## Using the information
- A) In the article on reminiscence therapy for dementia below, translate this sentence into Spanish: "Photos, videos, and music help reignite once-lost memories for people with dementia."
- B) According to the article on reminiscence therapy for dementia below, at which university is Amanda Lazar an assistant professor?
- C) Continue the article on reminiscence therapy for dementia below, picking up after its final sentence.

How Reminiscence Therapy Can Help People With Dementia Remember The Past

By | January 31st, 2024

Photos, videos, and music help reignite once-lost memories for people with dementia. Experts discuss how caregivers can use this media.

As Alzheimer’s and other forms of dementia progress, brain cells and their connections degenerate and die, including those crucial for recalling old memories. That doesn’t mean all these memories no longer exist — but they might become damaged or harder to access.

If memories are files meticulously organized in rows of cabinets, dementia throws the organization into disarray. Reminiscence therapy is a way to guide people with dementia to help them make sense of the chaos and help them pull out memories with the guidance of past photos, music, or familiar items. There’s also been an explosion of technologies and applications to augment reminiscing. 

“I believe in our everyday life as we have conversations with older persons, including persons with mild to moderate dementia, engaging in reminiscing is pleasurable and worthwhile,” Dr. Erik B. Larson, a former investigator at Kaiser Permanente Washington Health Research Institute, wrote. “And in turn, it’s meaningful for families to learn as much as possible from their parents and aging relatives about their family’s past, especially in a time when we are so mobile throughout the life course.

How well does reminiscence therapy work?

Amanda Lazar, an assistant professor at the University of Maryland, studies how technologies can be designed to support health and well-being as people age. 

“The benefits [of reminiscence therapy] are fairly well documented,” Lazar told Being Patient. “This intervention is useful for people with dementia because it relies on their continuing abilities — which include the ability to engage in social interaction, to remember from their past, and engage with their senses.”

Lazar added that the music, photos, or other media used to facilitate reminiscence therapy also build bridges between caregivers and people with dementia, allowing them to connect through the shared experience. “In terms of how soon people can notice it is working, this depends on how it is implemented but also, what kinds of benefits we are looking for,” she said. “If the outcome is a pleasant time together, then the benefit can be immediate!”

What are some examples of reminiscence therapy?

Many non-pharmaceutical interventions for dementia fall under the broad umbrella of reminiscence therapy. Some of these include:

  • Music and dance therapy. Listening, singing along, or even dancing to familiar music can help spark memories and reduce agitation. 
  • Browsing through old photos or videos with a loved one. Lazar explained that interacting with loved ones through the context of these materials can bring back memories and fuel conversation.
  • Putting together a personalized biography. Caregivers can also walk their loved ones through a curated biography of their life. Lazar cautions that some biographical memories may be uncomfortable or traumatic.

Is new technology a bane or boon for reminiscence therapy?

Many apps like bAIgrapher and LifeBio Memory integrate artificial intelligence alongside cues and prompts to facilitate the therapy. But although Lazar has found some new technologies useful, she cautioned that many of them aren’t explicitly designed for people with dementia.

## Data excerpts
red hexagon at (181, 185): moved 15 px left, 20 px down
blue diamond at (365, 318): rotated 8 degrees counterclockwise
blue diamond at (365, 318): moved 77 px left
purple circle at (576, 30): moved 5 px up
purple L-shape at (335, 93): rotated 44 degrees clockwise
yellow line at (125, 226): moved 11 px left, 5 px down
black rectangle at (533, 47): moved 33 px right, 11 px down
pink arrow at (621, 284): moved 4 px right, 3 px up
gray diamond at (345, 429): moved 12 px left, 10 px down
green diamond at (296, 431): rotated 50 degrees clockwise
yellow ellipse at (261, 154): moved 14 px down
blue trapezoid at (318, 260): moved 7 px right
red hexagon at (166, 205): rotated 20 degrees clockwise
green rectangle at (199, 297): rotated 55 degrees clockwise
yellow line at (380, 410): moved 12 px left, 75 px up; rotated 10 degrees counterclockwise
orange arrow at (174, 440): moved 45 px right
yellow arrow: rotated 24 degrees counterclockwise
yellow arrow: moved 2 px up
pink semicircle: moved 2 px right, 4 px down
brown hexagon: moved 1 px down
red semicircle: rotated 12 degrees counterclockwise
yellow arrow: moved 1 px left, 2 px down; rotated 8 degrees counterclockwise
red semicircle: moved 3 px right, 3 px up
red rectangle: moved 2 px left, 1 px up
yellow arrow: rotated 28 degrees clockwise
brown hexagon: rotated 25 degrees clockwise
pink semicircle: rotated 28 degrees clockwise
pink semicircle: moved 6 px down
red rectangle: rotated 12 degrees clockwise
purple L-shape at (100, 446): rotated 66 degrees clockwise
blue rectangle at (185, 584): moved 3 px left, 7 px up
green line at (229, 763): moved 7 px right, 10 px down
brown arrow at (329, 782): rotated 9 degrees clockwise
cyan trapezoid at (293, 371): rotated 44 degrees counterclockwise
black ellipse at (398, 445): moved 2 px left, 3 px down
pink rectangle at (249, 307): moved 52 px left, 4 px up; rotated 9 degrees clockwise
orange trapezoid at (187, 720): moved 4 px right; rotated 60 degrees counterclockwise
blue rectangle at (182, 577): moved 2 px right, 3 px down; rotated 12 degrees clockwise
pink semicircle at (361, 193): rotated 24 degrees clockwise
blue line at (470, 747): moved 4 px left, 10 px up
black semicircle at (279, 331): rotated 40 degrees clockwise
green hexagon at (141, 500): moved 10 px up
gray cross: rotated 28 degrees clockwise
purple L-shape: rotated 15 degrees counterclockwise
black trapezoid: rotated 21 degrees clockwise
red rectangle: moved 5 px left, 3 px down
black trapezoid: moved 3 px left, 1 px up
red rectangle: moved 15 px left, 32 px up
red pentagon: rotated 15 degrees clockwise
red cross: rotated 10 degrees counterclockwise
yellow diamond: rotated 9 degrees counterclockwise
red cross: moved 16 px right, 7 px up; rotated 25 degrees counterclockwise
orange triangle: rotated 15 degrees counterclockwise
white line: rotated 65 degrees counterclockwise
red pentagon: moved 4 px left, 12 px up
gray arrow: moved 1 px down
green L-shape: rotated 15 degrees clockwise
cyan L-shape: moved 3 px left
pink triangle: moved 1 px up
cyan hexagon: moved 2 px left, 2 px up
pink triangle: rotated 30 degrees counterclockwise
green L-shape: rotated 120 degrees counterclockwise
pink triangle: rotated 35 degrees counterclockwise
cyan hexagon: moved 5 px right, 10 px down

## Answers in order
- A) Las fotos, los videos y la música ayudan a reavivar en las personas con demencia recuerdos que antes se habían perdido.

- B) The University of Maryland.

- C)
“We often simplify them [the technology] according to our assumptions of what is easier or harder for someone with dementia to use,” Lazar said. “I have found these technologies usually need someone without dementia involved anyways – which can be okay, since much of the benefit is around the interaction.”

She still thinks a better approach is spending money on skilled individuals like activity directors or art therapists who know how to use digital media and new technologies to maximize the benefits of the therapy. If this is unaffordable, she also recommends going to the library, googling shared interests, exploring memories through Google Maps, and borrowing old movies or music from the library.

Best practices for reminiscence therapy

While everyone is different, some common practices can help improve the experience for caregivers and their loved ones.

Inviting loved ones directly into an activity

Rather than asking a loved one a yes or no question, like “Would you like to look at some photos with me?”, ask open-ended invitational questions like “I would love to look at these pictures with you.” Avoid asking loved ones whether they remember something in a photo, as it can put people on the spot and make them uncomfortable.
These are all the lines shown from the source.